[Saved entries]

▼▼▼

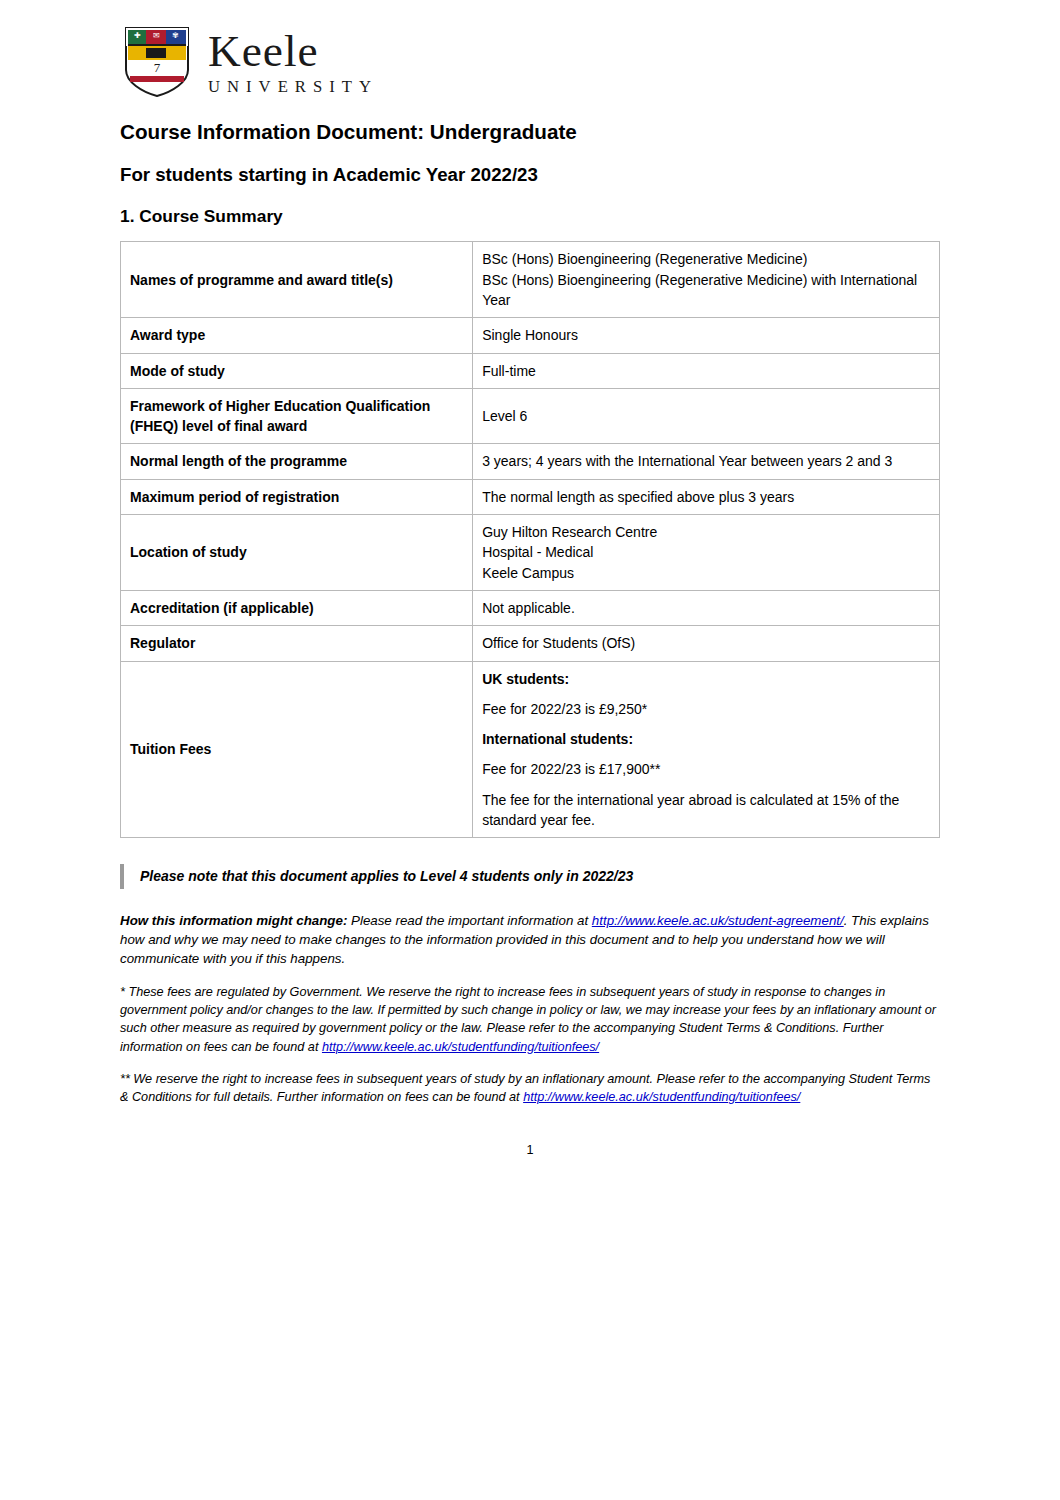7 ✚ ✉ ✾
Keele
UNIVERSITY
Course Information Document: Undergraduate
For students starting in Academic Year 2022/23
1. Course Summary
| Names of programme and award title(s) | BSc (Hons) Bioengineering (Regenerative Medicine) BSc (Hons) Bioengineering (Regenerative Medicine) with International Year |
| Award type | Single Honours |
| Mode of study | Full-time |
| Framework of Higher Education Qualification (FHEQ) level of final award | Level 6 |
| Normal length of the programme | 3 years; 4 years with the International Year between years 2 and 3 |
| Maximum period of registration | The normal length as specified above plus 3 years |
| Location of study | Guy Hilton Research Centre Hospital - Medical Keele Campus |
| Accreditation (if applicable) | Not applicable. |
| Regulator | Office for Students (OfS) |
| Tuition Fees | UK students: Fee for 2022/23 is £9,250* International students: Fee for 2022/23 is £17,900** The fee for the international year abroad is calculated at 15% of the standard year fee. |
Please note that this document applies to Level 4 students only in 2022/23
How this information might change: Please read the important information at http://www.keele.ac.uk/student-agreement/. This explains how and why we may need to make changes to the information provided in this document and to help you understand how we will communicate with you if this happens.
* These fees are regulated by Government. We reserve the right to increase fees in subsequent years of study in response to changes in government policy and/or changes to the law. If permitted by such change in policy or law, we may increase your fees by an inflationary amount or such other measure as required by government policy or the law. Please refer to the accompanying Student Terms & Conditions. Further information on fees can be found at http://www.keele.ac.uk/studentfunding/tuitionfees/
** We reserve the right to increase fees in subsequent years of study by an inflationary amount. Please refer to the accompanying Student Terms & Conditions for full details. Further information on fees can be found at http://www.keele.ac.uk/studentfunding/tuitionfees/
1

▲▲▲

# Task directions
Transcribe the entries from their first line to the line that holds "Single Honours |", both included, and skip every picture.

# Written answer
7 ✚ ✉ ✾
Keele
UNIVERSITY
Course Information Document: Undergraduate
For students starting in Academic Year 2022/23
1. Course Summary
| Names of programme and award title(s) | BSc (Hons) Bioengineering (Regenerative Medicine) BSc (Hons) Bioengineering (Regenerative Medicine) with International Year |
| Award type | Single Honours |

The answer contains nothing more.